» Task prompt:
Print the text of the rows below, from the line containing "4. Building GenAI" through the line containing "Lightning Web Standard", with both lines included. Leave the pictures out.
▬▬▬▬▬▬
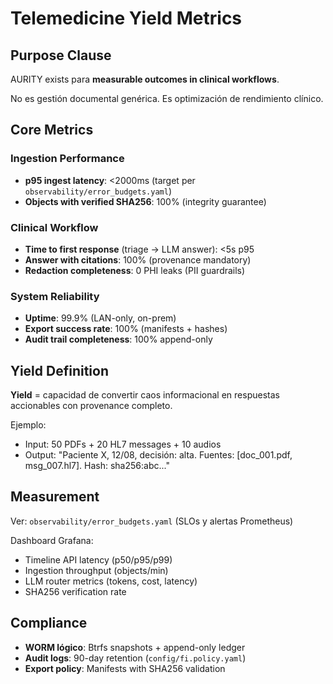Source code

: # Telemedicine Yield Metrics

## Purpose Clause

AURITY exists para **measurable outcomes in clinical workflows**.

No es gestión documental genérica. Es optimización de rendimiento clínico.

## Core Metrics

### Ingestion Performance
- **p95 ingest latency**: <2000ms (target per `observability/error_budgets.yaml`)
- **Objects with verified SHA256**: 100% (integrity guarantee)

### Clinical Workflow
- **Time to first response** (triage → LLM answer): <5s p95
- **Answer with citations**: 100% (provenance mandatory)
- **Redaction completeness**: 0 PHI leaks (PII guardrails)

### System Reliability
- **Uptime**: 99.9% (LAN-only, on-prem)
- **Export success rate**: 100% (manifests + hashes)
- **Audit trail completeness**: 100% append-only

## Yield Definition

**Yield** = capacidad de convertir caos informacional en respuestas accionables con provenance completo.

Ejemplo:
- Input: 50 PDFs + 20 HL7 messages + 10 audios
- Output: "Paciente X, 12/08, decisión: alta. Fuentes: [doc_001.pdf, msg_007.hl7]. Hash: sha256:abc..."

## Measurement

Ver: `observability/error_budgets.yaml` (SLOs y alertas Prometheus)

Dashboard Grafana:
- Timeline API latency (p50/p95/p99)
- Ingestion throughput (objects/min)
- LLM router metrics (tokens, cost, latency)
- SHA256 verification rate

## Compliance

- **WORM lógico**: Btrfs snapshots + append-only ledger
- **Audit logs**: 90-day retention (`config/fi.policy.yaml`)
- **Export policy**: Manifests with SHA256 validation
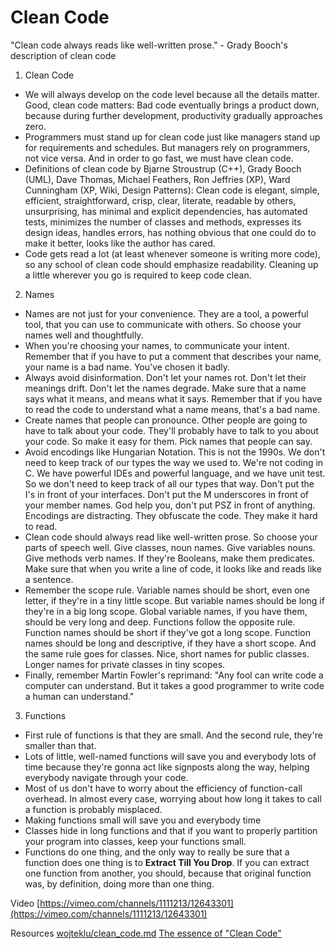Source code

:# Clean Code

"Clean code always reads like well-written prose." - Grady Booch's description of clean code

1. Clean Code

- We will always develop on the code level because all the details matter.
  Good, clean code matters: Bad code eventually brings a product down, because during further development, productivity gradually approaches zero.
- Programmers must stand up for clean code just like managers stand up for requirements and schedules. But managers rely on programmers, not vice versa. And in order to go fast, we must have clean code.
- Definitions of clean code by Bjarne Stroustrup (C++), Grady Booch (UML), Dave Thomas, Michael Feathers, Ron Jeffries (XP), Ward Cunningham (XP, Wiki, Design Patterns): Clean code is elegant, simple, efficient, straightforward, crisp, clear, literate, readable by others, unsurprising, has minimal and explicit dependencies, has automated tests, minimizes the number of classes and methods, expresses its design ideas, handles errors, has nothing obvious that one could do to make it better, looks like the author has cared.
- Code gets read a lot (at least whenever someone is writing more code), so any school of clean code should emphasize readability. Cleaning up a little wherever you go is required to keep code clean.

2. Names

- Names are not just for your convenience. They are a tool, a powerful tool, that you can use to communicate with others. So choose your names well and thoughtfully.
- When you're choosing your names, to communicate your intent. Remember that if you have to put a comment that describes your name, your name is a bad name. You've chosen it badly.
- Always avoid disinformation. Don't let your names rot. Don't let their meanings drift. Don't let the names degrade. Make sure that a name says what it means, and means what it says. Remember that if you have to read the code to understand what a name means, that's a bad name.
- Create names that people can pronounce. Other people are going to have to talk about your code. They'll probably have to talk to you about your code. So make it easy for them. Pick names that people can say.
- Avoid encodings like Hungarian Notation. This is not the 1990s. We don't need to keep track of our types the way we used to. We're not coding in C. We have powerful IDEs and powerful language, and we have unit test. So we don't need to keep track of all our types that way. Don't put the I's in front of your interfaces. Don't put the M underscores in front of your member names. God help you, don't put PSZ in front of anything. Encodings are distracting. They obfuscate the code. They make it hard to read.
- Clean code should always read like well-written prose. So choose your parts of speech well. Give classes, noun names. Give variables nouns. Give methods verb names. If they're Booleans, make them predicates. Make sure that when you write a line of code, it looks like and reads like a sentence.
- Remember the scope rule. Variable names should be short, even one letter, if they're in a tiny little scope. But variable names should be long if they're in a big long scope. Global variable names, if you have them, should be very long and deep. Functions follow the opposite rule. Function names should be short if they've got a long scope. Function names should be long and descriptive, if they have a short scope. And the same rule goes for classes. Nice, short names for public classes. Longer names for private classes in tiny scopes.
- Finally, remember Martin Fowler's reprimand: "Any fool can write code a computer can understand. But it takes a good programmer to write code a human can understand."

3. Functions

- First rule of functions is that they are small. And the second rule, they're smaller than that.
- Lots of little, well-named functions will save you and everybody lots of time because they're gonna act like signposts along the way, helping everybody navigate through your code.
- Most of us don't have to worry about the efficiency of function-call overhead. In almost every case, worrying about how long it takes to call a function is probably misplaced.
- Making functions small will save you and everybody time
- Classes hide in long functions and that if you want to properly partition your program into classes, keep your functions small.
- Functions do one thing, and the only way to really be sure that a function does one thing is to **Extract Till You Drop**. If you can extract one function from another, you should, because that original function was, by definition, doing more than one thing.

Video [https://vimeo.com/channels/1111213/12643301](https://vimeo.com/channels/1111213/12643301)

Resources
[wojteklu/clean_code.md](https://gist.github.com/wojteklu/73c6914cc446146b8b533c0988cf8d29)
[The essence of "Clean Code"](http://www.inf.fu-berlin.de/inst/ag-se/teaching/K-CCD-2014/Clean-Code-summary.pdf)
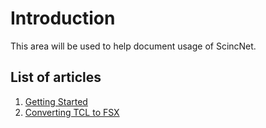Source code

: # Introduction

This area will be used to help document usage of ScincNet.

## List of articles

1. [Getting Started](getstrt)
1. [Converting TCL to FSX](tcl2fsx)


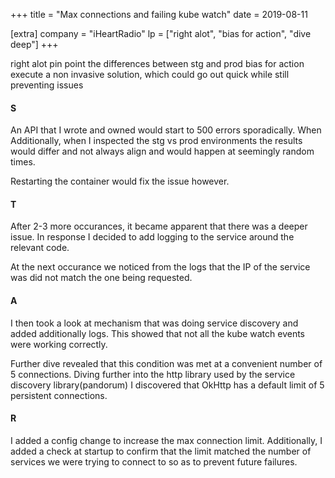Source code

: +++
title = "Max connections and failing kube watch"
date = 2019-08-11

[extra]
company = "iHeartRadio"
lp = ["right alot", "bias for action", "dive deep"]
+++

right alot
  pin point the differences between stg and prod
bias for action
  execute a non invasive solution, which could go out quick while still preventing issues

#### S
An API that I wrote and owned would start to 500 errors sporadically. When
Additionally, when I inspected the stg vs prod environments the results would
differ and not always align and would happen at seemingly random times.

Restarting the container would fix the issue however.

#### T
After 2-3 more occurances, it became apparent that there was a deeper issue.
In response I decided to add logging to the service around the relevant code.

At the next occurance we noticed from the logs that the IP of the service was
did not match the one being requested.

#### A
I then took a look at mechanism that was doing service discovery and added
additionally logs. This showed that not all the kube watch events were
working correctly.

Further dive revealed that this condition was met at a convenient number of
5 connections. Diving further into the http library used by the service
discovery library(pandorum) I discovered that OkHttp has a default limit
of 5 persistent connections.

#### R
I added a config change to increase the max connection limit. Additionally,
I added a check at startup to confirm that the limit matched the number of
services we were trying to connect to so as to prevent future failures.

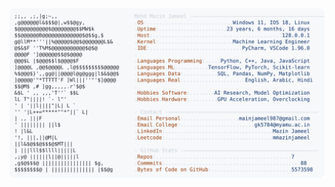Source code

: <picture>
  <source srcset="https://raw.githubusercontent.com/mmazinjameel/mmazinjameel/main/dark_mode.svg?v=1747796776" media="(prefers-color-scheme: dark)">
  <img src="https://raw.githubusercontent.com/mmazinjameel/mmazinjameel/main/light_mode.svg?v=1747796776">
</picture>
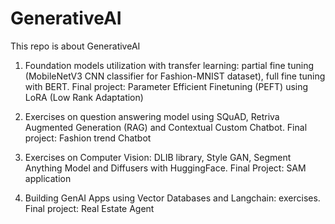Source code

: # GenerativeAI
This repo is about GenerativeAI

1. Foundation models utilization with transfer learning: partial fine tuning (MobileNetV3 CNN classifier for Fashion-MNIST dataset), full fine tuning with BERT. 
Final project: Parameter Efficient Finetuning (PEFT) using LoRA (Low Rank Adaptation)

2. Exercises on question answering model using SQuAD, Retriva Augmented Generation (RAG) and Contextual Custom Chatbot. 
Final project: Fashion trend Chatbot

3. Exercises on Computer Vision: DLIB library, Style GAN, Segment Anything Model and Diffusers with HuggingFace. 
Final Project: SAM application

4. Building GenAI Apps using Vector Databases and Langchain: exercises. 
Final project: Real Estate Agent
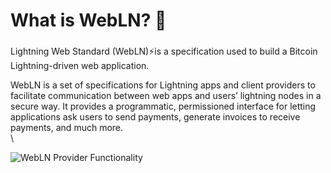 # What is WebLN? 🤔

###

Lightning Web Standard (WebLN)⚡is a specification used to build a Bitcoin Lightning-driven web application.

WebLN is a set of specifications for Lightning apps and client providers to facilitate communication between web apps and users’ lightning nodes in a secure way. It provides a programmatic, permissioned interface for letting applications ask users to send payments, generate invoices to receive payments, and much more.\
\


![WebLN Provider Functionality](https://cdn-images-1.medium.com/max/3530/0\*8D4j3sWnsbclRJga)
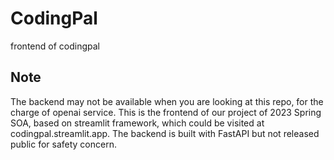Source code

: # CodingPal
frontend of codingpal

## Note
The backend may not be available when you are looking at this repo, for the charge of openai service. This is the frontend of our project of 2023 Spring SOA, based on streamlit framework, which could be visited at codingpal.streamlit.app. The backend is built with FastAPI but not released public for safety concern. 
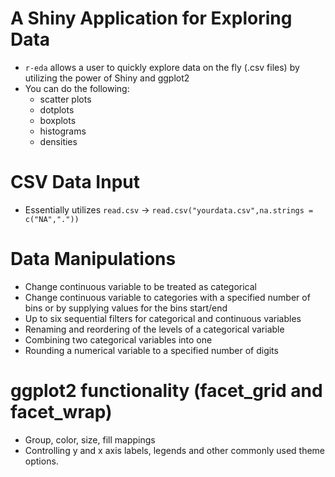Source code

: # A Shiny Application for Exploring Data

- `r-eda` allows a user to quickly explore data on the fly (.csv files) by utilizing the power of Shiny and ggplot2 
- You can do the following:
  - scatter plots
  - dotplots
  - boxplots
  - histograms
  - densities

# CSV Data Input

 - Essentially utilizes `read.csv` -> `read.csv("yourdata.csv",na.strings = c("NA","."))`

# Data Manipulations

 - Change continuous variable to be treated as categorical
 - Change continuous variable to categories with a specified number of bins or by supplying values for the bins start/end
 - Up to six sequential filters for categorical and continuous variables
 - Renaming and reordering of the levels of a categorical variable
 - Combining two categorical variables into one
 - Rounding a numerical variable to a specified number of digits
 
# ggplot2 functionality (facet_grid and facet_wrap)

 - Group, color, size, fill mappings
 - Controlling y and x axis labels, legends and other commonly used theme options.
▬▬▬▬▬▬
» Final answer:
4. Building GenAI Apps using Vector Databases and Langchain: exercises. 
Final project: Real Estate Agent
 # What is WebLN? 🤔

###

Lightning Web Standard (WebLN)⚡is a specification used to build a Bitcoin Lightning-driven web application.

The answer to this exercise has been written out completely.